TASK TO COMPLETE — Give the count of lines that hold the word "elbow" in this listing, with nothing added.

[ENTRIES SUPPLIED Boundary: Start]

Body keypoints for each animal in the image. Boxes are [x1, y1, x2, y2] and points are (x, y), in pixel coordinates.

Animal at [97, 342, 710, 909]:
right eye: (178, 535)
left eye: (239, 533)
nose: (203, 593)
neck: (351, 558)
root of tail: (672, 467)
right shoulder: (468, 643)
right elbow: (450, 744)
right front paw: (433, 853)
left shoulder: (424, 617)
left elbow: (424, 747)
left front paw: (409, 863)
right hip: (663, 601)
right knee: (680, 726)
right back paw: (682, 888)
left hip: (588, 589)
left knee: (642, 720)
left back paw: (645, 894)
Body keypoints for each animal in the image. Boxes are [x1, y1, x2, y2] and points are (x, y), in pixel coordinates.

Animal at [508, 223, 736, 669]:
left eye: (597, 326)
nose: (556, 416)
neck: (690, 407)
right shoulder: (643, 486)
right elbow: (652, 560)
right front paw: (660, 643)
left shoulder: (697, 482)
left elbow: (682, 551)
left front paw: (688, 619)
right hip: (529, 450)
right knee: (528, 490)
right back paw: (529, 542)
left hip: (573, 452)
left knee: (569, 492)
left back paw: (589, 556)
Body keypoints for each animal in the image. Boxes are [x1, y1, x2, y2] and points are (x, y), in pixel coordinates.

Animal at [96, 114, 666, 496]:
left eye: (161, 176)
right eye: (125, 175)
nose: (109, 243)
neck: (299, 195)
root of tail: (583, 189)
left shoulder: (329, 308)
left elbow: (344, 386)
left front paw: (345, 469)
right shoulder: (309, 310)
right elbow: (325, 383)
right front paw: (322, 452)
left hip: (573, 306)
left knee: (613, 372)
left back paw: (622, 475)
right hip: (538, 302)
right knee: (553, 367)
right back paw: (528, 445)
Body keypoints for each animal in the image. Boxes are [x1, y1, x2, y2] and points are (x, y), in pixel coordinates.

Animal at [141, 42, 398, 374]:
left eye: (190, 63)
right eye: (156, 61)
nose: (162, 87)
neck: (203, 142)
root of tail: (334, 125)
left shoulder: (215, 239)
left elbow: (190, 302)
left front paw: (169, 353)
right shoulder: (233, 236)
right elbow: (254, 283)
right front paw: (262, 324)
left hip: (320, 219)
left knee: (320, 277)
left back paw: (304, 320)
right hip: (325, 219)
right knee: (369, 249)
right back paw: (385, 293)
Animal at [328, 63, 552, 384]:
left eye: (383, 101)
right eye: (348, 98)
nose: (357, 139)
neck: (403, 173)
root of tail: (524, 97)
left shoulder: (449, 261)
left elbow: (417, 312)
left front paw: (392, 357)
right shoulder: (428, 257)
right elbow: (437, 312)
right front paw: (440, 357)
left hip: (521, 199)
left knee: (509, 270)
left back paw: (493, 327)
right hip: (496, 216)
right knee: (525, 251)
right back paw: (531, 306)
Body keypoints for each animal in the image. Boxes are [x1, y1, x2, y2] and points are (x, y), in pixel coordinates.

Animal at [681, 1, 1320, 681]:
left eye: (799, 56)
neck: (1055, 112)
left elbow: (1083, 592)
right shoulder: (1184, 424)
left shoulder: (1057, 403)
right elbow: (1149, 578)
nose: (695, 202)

[ENTRIES SUPPLIED Boundary: End]

ANSWER FOR THIS EXERCISE — 12